Britain's leading politicians took time out from the election trail on Saturday (2 May) to send their best wishes to the Duke and Duchess of Cambridge, after Duchess Kate gave birth to a girl.

The royal family's newest member was born at 8.34am, some 2-1/2 hours after Kate Middleton was admitted in the early stages of labour to St Mary's Hospital, West London, the couple's Kensington Palace residence said in a statement.

Prime Minister David Cameron tweeted: "Congratulations to the Duke and Duchess of Cambridge on the birth of their baby girl. I'm absolutely delighted for them," while Labour leader Ed Miliband said the news was fantastic and added, "I know the whole country will be wishing them well."

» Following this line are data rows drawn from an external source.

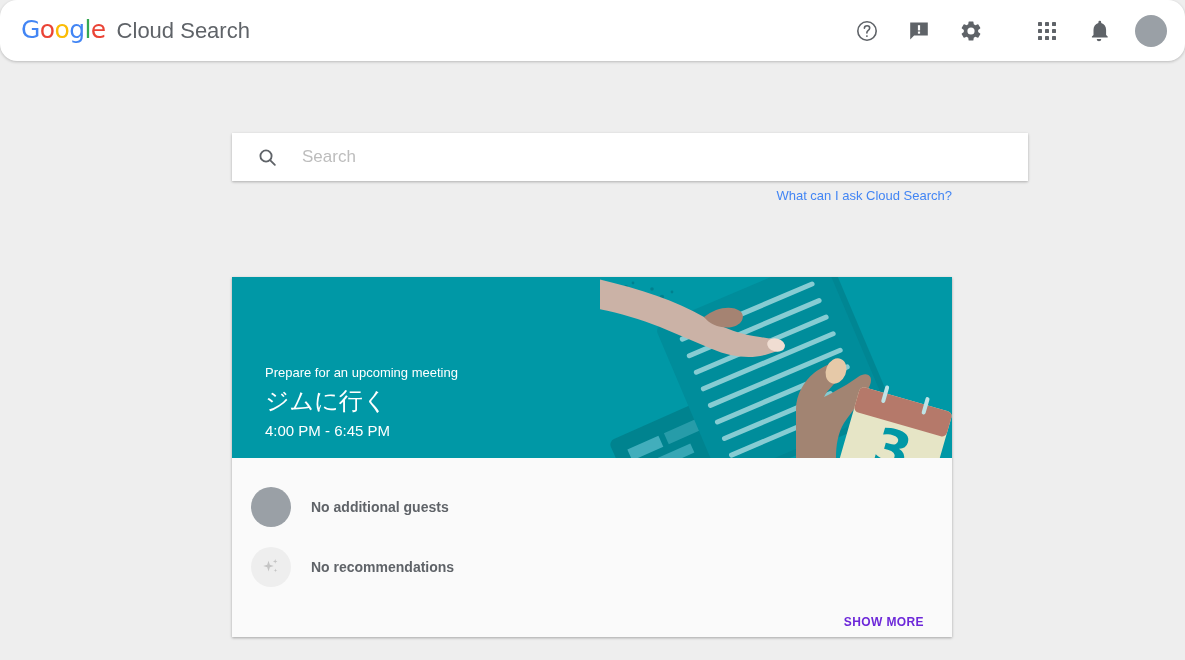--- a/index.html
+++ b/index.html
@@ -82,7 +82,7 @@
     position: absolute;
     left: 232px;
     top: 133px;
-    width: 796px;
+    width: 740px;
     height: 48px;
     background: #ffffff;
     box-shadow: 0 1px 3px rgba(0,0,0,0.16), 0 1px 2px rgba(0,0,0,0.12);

The Liberal Democrat leader Nick Clegg described how he'd learned the news of the new royal arrival.

"Suddenly, I saw the television was on in the background in the sitting room, and I saw the newsflash up, that a new royal baby has been born this morning," he told supporters in Sheffield, England. "So can we give a great Lib Dem cheer for the wonderful news, for the wonderful news the Duke and Duchess of Cambridge have had a healthy baby girl."

In Ramsgate, UK Independent Party (Ukip) leader Nigel Farage toasted the arrival of the royal baby at a pub.

"I sent an order out to all 5,000 UKIP candidates that they're all, in whatever drink of their choice, to toast the royal birth and to say congratulations to the happy couple, and long happy life to the girl," he said.

The birth will provide a welcome distraction for many Britons from the country's knife-edge general election campaign, which comes to a head with the vote next Thursday (7 May).